Wednesday, March 7, 2012

Give The People What They Don't Want: Important Comics Are Bad and The Regular Man

On the back of her collection of strips from the Baltimore City Paper, Dina Kelberman printed this quote from a disgruntled reader: "Please, please, please CANCEL Important Comics by Dina Kelberman. She makes the Family Circus seems creative and entertaining. What was the strip she replaced? Please, don't print her anymore. It's painstakingly pathetic, unartistic and drab." There's a degree to which Kelberman's art functions as provocation (especially in a weekly newspaper), given her minimalist line, her avoidance of conventional narrative, and her focus on the decorative aspects of lettering. That said, I don't think she ever means to deliberately provoke readers or try to do something defiantly anti-art. On the comics page, Kelberman is someone who lives exclusively in her own head, and her comics represent an attempt to communicate that experience.


This might sound like a stretch, but the strip Important Comics Are Bad reminds me of the most is Charles Schulz's Peanuts. That's because every major character in Peanuts functions as a different aspect of Schulz's personality, just as all of Kelberman's dumpy, geometric figures represent the argument she carries on constantly in her own head. At the same time, both Schulz and Kelberman are committed to writing gags. To be sure, Kelberman abandons the more conventional joke/narrative structure of a Schulz on a frequent basis. There's plenty of absurdism to be found in this book and lots of practical jokes on the readers. The best of these is the accompanying CD that contains recordings from the Important Comics podcast, wherein a friend of Kelberman's would try to interpret each week's strip in the most half-hearted manner possible. The comics themselves are about contradictions, the chief one being Kelberman's misanthropy vs her need to be with others. Every other theme of the book is a variation on that, like comically inflated egomania vs a consistent sense of worthlessness, the need to be productive vs the desire to waste time, etc.
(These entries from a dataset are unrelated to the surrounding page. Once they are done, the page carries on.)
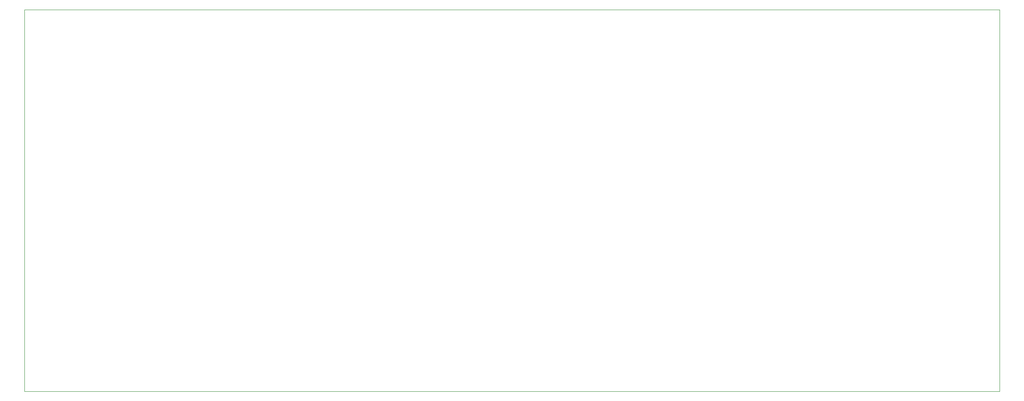
<source format=gbr>
G04 #@! TF.GenerationSoftware,KiCad,Pcbnew,(5.1.4)-1*
G04 #@! TF.CreationDate,2019-10-27T16:09:37+01:00*
G04 #@! TF.ProjectId,JCM800,4a434d38-3030-42e6-9b69-6361645f7063,rev?*
G04 #@! TF.SameCoordinates,Original*
G04 #@! TF.FileFunction,Profile,NP*
%FSLAX46Y46*%
G04 Gerber Fmt 4.6, Leading zero omitted, Abs format (unit mm)*
G04 Created by KiCad (PCBNEW (5.1.4)-1) date 2019-10-27 16:09:37*
%MOMM*%
%LPD*%
G04 APERTURE LIST*
%ADD10C,0.050000*%
G04 APERTURE END LIST*
D10*
X45000000Y-131400000D02*
X45000000Y-54610000D01*
X241000000Y-131400000D02*
X45000000Y-131400000D01*
X241000000Y-54610000D02*
X241000000Y-131400000D01*
X45000000Y-54610000D02*
X241000000Y-54610000D01*
M02*

</source>
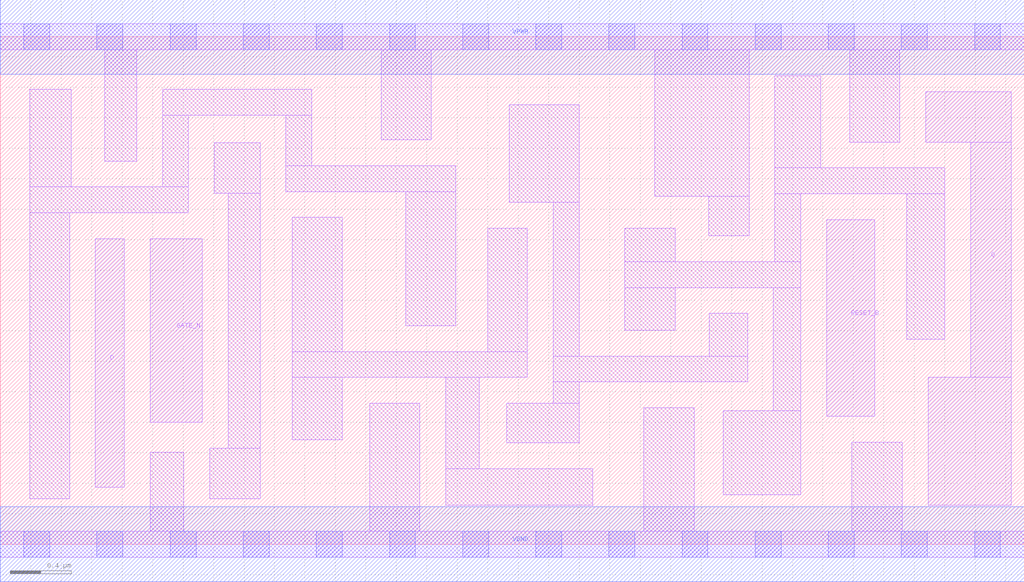
<source format=lef>
# Copyright 2020 The SkyWater PDK Authors
#
# Licensed under the Apache License, Version 2.0 (the "License");
# you may not use this file except in compliance with the License.
# You may obtain a copy of the License at
#
#     https://www.apache.org/licenses/LICENSE-2.0
#
# Unless required by applicable law or agreed to in writing, software
# distributed under the License is distributed on an "AS IS" BASIS,
# WITHOUT WARRANTIES OR CONDITIONS OF ANY KIND, either express or implied.
# See the License for the specific language governing permissions and
# limitations under the License.
#
# SPDX-License-Identifier: Apache-2.0

VERSION 5.7 ;
  NAMESCASESENSITIVE ON ;
  NOWIREEXTENSIONATPIN ON ;
  DIVIDERCHAR "/" ;
  BUSBITCHARS "[]" ;
UNITS
  DATABASE MICRONS 200 ;
END UNITS
MACRO sky130_fd_sc_lp__dlrtn_1
  CLASS CORE ;
  SOURCE USER ;
  FOREIGN sky130_fd_sc_lp__dlrtn_1 ;
  ORIGIN  0.000000  0.000000 ;
  SIZE  6.720000 BY  3.330000 ;
  SYMMETRY X Y R90 ;
  SITE unit ;
  PIN D
    ANTENNAGATEAREA  0.159000 ;
    DIRECTION INPUT ;
    USE SIGNAL ;
    PORT
      LAYER li1 ;
        RECT 0.625000 0.375000 0.815000 2.005000 ;
    END
  END D
  PIN Q
    ANTENNADIFFAREA  0.573300 ;
    DIRECTION OUTPUT ;
    USE SIGNAL ;
    PORT
      LAYER li1 ;
        RECT 6.075000 2.640000 6.635000 2.970000 ;
        RECT 6.090000 0.255000 6.635000 1.095000 ;
        RECT 6.370000 1.095000 6.635000 2.640000 ;
    END
  END Q
  PIN RESET_B
    ANTENNAGATEAREA  0.315000 ;
    DIRECTION INPUT ;
    USE SIGNAL ;
    PORT
      LAYER li1 ;
        RECT 5.425000 0.840000 5.740000 2.130000 ;
    END
  END RESET_B
  PIN GATE_N
    ANTENNAGATEAREA  0.159000 ;
    DIRECTION INPUT ;
    USE CLOCK ;
    PORT
      LAYER li1 ;
        RECT 0.985000 0.800000 1.325000 2.005000 ;
    END
  END GATE_N
  PIN VGND
    DIRECTION INOUT ;
    USE GROUND ;
    PORT
      LAYER met1 ;
        RECT 0.000000 -0.245000 6.720000 0.245000 ;
    END
  END VGND
  PIN VPWR
    DIRECTION INOUT ;
    USE POWER ;
    PORT
      LAYER met1 ;
        RECT 0.000000 3.085000 6.720000 3.575000 ;
    END
  END VPWR
  OBS
    LAYER li1 ;
      RECT 0.000000 -0.085000 6.720000 0.085000 ;
      RECT 0.000000  3.245000 6.720000 3.415000 ;
      RECT 0.195000  0.300000 0.455000 2.175000 ;
      RECT 0.195000  2.175000 1.235000 2.345000 ;
      RECT 0.195000  2.345000 0.465000 2.985000 ;
      RECT 0.685000  2.515000 0.895000 3.245000 ;
      RECT 0.985000  0.085000 1.205000 0.605000 ;
      RECT 1.065000  2.345000 1.235000 2.815000 ;
      RECT 1.065000  2.815000 2.045000 2.985000 ;
      RECT 1.375000  0.300000 1.705000 0.630000 ;
      RECT 1.405000  2.305000 1.705000 2.635000 ;
      RECT 1.495000  0.630000 1.705000 2.305000 ;
      RECT 1.875000  2.315000 2.990000 2.485000 ;
      RECT 1.875000  2.485000 2.045000 2.815000 ;
      RECT 1.915000  0.685000 2.245000 1.095000 ;
      RECT 1.915000  1.095000 3.460000 1.265000 ;
      RECT 1.915000  1.265000 2.245000 2.145000 ;
      RECT 2.425000  0.085000 2.755000 0.925000 ;
      RECT 2.500000  2.655000 2.830000 3.245000 ;
      RECT 2.660000  1.435000 2.990000 2.315000 ;
      RECT 2.925000  0.255000 3.890000 0.495000 ;
      RECT 2.925000  0.495000 3.145000 1.095000 ;
      RECT 3.200000  1.265000 3.460000 2.075000 ;
      RECT 3.325000  0.665000 3.800000 0.925000 ;
      RECT 3.340000  2.245000 3.800000 2.885000 ;
      RECT 3.630000  0.925000 3.800000 1.065000 ;
      RECT 3.630000  1.065000 4.905000 1.235000 ;
      RECT 3.630000  1.235000 3.800000 2.245000 ;
      RECT 4.100000  1.405000 4.430000 1.685000 ;
      RECT 4.100000  1.685000 5.255000 1.855000 ;
      RECT 4.100000  1.855000 4.430000 2.075000 ;
      RECT 4.225000  0.085000 4.555000 0.895000 ;
      RECT 4.295000  2.285000 4.915000 3.245000 ;
      RECT 4.650000  2.025000 4.915000 2.285000 ;
      RECT 4.655000  1.235000 4.905000 1.515000 ;
      RECT 4.745000  0.325000 5.255000 0.875000 ;
      RECT 5.075000  0.875000 5.255000 1.685000 ;
      RECT 5.085000  1.855000 5.255000 2.300000 ;
      RECT 5.085000  2.300000 6.200000 2.470000 ;
      RECT 5.085000  2.470000 5.385000 3.075000 ;
      RECT 5.575000  2.640000 5.905000 3.245000 ;
      RECT 5.590000  0.085000 5.920000 0.670000 ;
      RECT 5.950000  1.345000 6.200000 2.300000 ;
    LAYER mcon ;
      RECT 0.155000 -0.085000 0.325000 0.085000 ;
      RECT 0.155000  3.245000 0.325000 3.415000 ;
      RECT 0.635000 -0.085000 0.805000 0.085000 ;
      RECT 0.635000  3.245000 0.805000 3.415000 ;
      RECT 1.115000 -0.085000 1.285000 0.085000 ;
      RECT 1.115000  3.245000 1.285000 3.415000 ;
      RECT 1.595000 -0.085000 1.765000 0.085000 ;
      RECT 1.595000  3.245000 1.765000 3.415000 ;
      RECT 2.075000 -0.085000 2.245000 0.085000 ;
      RECT 2.075000  3.245000 2.245000 3.415000 ;
      RECT 2.555000 -0.085000 2.725000 0.085000 ;
      RECT 2.555000  3.245000 2.725000 3.415000 ;
      RECT 3.035000 -0.085000 3.205000 0.085000 ;
      RECT 3.035000  3.245000 3.205000 3.415000 ;
      RECT 3.515000 -0.085000 3.685000 0.085000 ;
      RECT 3.515000  3.245000 3.685000 3.415000 ;
      RECT 3.995000 -0.085000 4.165000 0.085000 ;
      RECT 3.995000  3.245000 4.165000 3.415000 ;
      RECT 4.475000 -0.085000 4.645000 0.085000 ;
      RECT 4.475000  3.245000 4.645000 3.415000 ;
      RECT 4.955000 -0.085000 5.125000 0.085000 ;
      RECT 4.955000  3.245000 5.125000 3.415000 ;
      RECT 5.435000 -0.085000 5.605000 0.085000 ;
      RECT 5.435000  3.245000 5.605000 3.415000 ;
      RECT 5.915000 -0.085000 6.085000 0.085000 ;
      RECT 5.915000  3.245000 6.085000 3.415000 ;
      RECT 6.395000 -0.085000 6.565000 0.085000 ;
      RECT 6.395000  3.245000 6.565000 3.415000 ;
  END
END sky130_fd_sc_lp__dlrtn_1

</source>
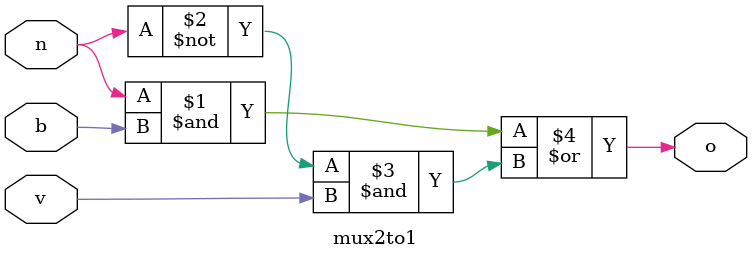
<source format=v>
module muxs(SW, LEDR);
    input [9:0] SW;
    output [9:0] LEDR;
	 
    mux4to1 u0(
        .x(SW[0]),
        .w(SW[1]),
        .v(SW[2]),
		  .u(SW[3]),
		  .s0(SW[9]),
		  .s1(SW[8]),
        .m(LEDR[0])
        );
		  
endmodule

module mux4to1(x,w,v,u,s0,s1,m);
	input x,w,v,u,s0,s1;
	output m;
	wire mux2a, mux2b;
	
	mux2to1 a(
		.v(u),
		.b(v),
		.n(s0),
		.o(mux2a)
		);
		
	mux2to1 b(
		.v(w),
		.b(x),
		.n(s0),
		.o(mux2b)
		);
	
	mux2to1 c(
		.v(mux2a),
		.b(mux2b),
		.n(s1),
		.o(m)
	);
	

endmodule

module mux2to1(v, b, n, o);
    input v; //selected when s is 0
    input b; //selected when s is 1
    input n; //select signal
    output o; //output
  
    assign o = n & b | ~n & v;
endmodule 

</source>
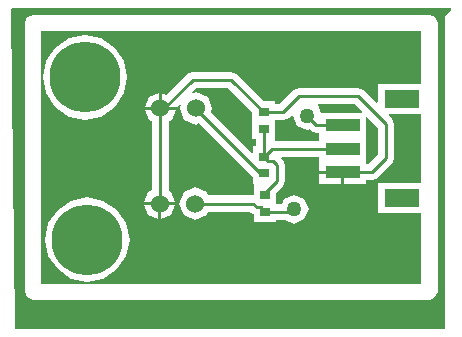
<source format=gtl>
%FSLAX23Y23*%
%MOIN*%
G70*
G01*
G75*
G04 Layer_Physical_Order=1*
G04 Layer_Color=255*
%ADD10R,0.035X0.031*%
%ADD11R,0.118X0.039*%
%ADD12R,0.118X0.059*%
%ADD13C,0.010*%
%ADD14C,0.060*%
%ADD15C,0.039*%
%ADD16C,0.236*%
%ADD17C,0.050*%
G36*
X1395Y940D02*
X1372Y917D01*
Y-124D01*
X-59D01*
X-73Y941D01*
X-69Y945D01*
X1393D01*
X1395Y940D01*
D02*
G37*
%LPC*%
G36*
X1322Y924D02*
X0D01*
X-19Y916D01*
X-27Y897D01*
Y0D01*
X-19Y-19D01*
X0Y-27D01*
X1322D01*
X1341Y-19D01*
X1349Y0D01*
Y897D01*
X1341Y916D01*
X1322Y924D01*
D02*
G37*
%LPD*%
G36*
X731Y599D02*
Y564D01*
Y509D01*
X742D01*
Y486D01*
X733D01*
Y464D01*
X728Y462D01*
X592Y598D01*
X597Y611D01*
X582Y649D01*
X543Y665D01*
X533Y661D01*
X530Y665D01*
X545Y680D01*
X650D01*
X731Y599D01*
D02*
G37*
G36*
X1151Y547D02*
Y458D01*
X1118Y425D01*
X1111D01*
Y437D01*
Y516D01*
Y581D01*
X1115Y583D01*
X1151Y547D01*
D02*
G37*
G36*
X866Y587D02*
Y587D01*
X866Y587D01*
X880Y552D01*
X914Y538D01*
X922Y541D01*
X926Y536D01*
X926Y536D01*
X926Y536D01*
D01*
X926Y536D01*
X926Y536D01*
X945Y529D01*
X953D01*
Y516D01*
Y504D01*
X806D01*
Y509D01*
X806D01*
Y564D01*
Y572D01*
X834D01*
X853Y580D01*
X862Y589D01*
X866Y587D01*
D02*
G37*
G36*
X1098Y600D02*
X1096Y595D01*
X959D01*
X949Y621D01*
Y621D01*
Y621D01*
X950Y625D01*
X1072D01*
X1098Y600D01*
D02*
G37*
G36*
X1295Y692D02*
X1150D01*
Y631D01*
X1145Y630D01*
X1103Y672D01*
X1084Y680D01*
X887D01*
X887Y680D01*
X868Y672D01*
X822Y626D01*
X806D01*
Y635D01*
X771D01*
X681Y726D01*
X661Y734D01*
X533D01*
X533Y734D01*
X520Y728D01*
X514Y726D01*
X514Y726D01*
X445Y657D01*
X430Y663D01*
Y616D01*
X481D01*
X489Y624D01*
X493Y621D01*
X489Y611D01*
X505Y573D01*
X543Y557D01*
X552Y561D01*
X733Y380D01*
Y359D01*
X736D01*
Y358D01*
X736D01*
Y324D01*
X732Y321D01*
X583D01*
X579Y333D01*
X540Y348D01*
X502Y333D01*
X486Y294D01*
X502Y256D01*
X540Y240D01*
X579Y256D01*
X583Y267D01*
X721D01*
X726Y262D01*
X726Y262D01*
X732Y260D01*
X736Y258D01*
Y231D01*
X811D01*
Y240D01*
X839D01*
X870Y227D01*
X905Y241D01*
X919Y276D01*
X905Y310D01*
X870Y324D01*
X836Y310D01*
X829Y294D01*
X811D01*
Y328D01*
X833Y349D01*
X840Y369D01*
Y421D01*
X833Y440D01*
X833Y440D01*
X827Y445D01*
X829Y450D01*
X953D01*
Y437D01*
Y403D01*
X1032D01*
Y398D01*
X1037D01*
Y358D01*
X1111D01*
Y371D01*
X1129D01*
X1149Y379D01*
X1197Y428D01*
X1197Y428D01*
X1200Y433D01*
X1205Y447D01*
X1205Y447D01*
Y558D01*
X1197Y577D01*
X1186Y588D01*
X1188Y593D01*
X1295D01*
Y361D01*
X1150D01*
Y262D01*
X1295D01*
Y27D01*
X27D01*
Y870D01*
X1295D01*
Y692D01*
D02*
G37*
%LPC*%
G36*
X417Y289D02*
X370D01*
X384Y256D01*
X417Y242D01*
Y289D01*
D02*
G37*
G36*
X181Y315D02*
X127Y304D01*
X82Y274D01*
X51Y228D01*
X40Y174D01*
X51Y120D01*
X82Y75D01*
X127Y44D01*
X181Y33D01*
X235Y44D01*
X281Y75D01*
X311Y120D01*
X322Y174D01*
X311Y228D01*
X281Y274D01*
X235Y304D01*
X181Y315D01*
D02*
G37*
G36*
X420Y663D02*
X387Y649D01*
X373Y616D01*
X420D01*
Y663D01*
D02*
G37*
G36*
X1027Y393D02*
X953D01*
Y358D01*
X1027D01*
Y393D01*
D02*
G37*
G36*
X174Y855D02*
X120Y845D01*
X75Y814D01*
X44Y768D01*
X33Y715D01*
X44Y661D01*
X75Y615D01*
X120Y584D01*
X174Y574D01*
X228Y584D01*
X274Y615D01*
X304Y661D01*
X315Y715D01*
X304Y768D01*
X274Y814D01*
X228Y845D01*
X174Y855D01*
D02*
G37*
G36*
X474Y289D02*
X427D01*
Y242D01*
X461Y256D01*
X474Y289D01*
D02*
G37*
G36*
X477Y606D02*
X373D01*
X387Y573D01*
X398Y568D01*
Y338D01*
X384Y333D01*
X370Y299D01*
X474D01*
X461Y333D01*
X452Y336D01*
Y568D01*
X463Y573D01*
X477Y606D01*
D02*
G37*
%LPD*%
D10*
X769Y599D02*
D03*
Y544D02*
D03*
X774Y322D02*
D03*
Y267D02*
D03*
X771Y450D02*
D03*
Y395D02*
D03*
D11*
X1032Y556D02*
D03*
Y477D02*
D03*
Y398D02*
D03*
D12*
X1229Y642D02*
D03*
Y311D02*
D03*
D13*
X798Y477D02*
X1032D01*
X771Y450D02*
X798Y477D01*
X774Y322D02*
Y329D01*
X813Y369D02*
Y421D01*
X799Y435D02*
X813Y421D01*
X785Y435D02*
X799D01*
X771Y450D02*
X785Y435D01*
X425Y611D02*
X438D01*
X533Y707D01*
X661D01*
X769Y599D01*
X425Y297D02*
Y611D01*
X422Y294D02*
X425Y297D01*
X540Y294D02*
X732D01*
X746Y281D01*
X759D01*
X774Y267D02*
Y270D01*
X759Y281D02*
X774Y267D01*
Y329D02*
X813Y369D01*
X543Y608D02*
Y611D01*
Y608D02*
X757Y395D01*
X771D01*
X769Y452D02*
Y544D01*
Y599D02*
X834D01*
X887Y653D01*
X1084D01*
X1178Y558D01*
Y447D02*
Y558D01*
X1129Y398D02*
X1178Y447D01*
X1032Y398D02*
X1129D01*
X945Y556D02*
X1032D01*
X914Y587D02*
X945Y556D01*
X774Y267D02*
X861D01*
X870Y276D01*
D14*
X425Y611D02*
D03*
X543D02*
D03*
X540Y294D02*
D03*
X422D02*
D03*
D15*
X112Y777D02*
D03*
X237D02*
D03*
X174Y803D02*
D03*
X86Y715D02*
D03*
X112Y652D02*
D03*
X174Y626D02*
D03*
X237Y652D02*
D03*
X263Y715D02*
D03*
X270Y174D02*
D03*
X244Y112D02*
D03*
X181Y86D02*
D03*
X118Y112D02*
D03*
X93Y174D02*
D03*
X181Y263D02*
D03*
X244Y237D02*
D03*
X118D02*
D03*
D16*
X174Y715D02*
D03*
X181Y174D02*
D03*
D17*
X914Y587D02*
D03*
X870Y276D02*
D03*
M02*

</source>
Those themes are more pointed in direct in her fabulous collection of her epically strange quasi-monthly four-page minicomic, The Regular Man. The production values for this comic are ridiculously high considering the minimalist nature of her line, but that level of detail is important because of the counter-intuitive way she uses splotches of color. Unlike Important Comics Are Bad, Kelberman starts each issue knowing that she needs to fill up two pages worth of comics. She starts doing this in a fairly conventional manner but gets more ambitious and conceptual as the book continues, with one story interpolating her emotional experiences with a schematic drawing of furniture. Her use of color is almost expressionistic at times, adding emotional tones as well as challenging the reader to see a comics page in a different way. Beyond her techniques and ideas, I just find Kelberman's comics to be hilarious. The mopeyness inherent in navel-gazing auto-bio is duly mocked even as she indulges in same. "Listening" to her main character analogue yell is as funny as Sally Brown yelling in a Peanuts strip. Boredom and self-loathing are transformed into fodder for laughs, and her drawings are frequently surprisingly expressive, even without the addition of color. Kelberman is a unique figure in comics as a provocateur without guile as well as a humorist with surprisingly traditional roots.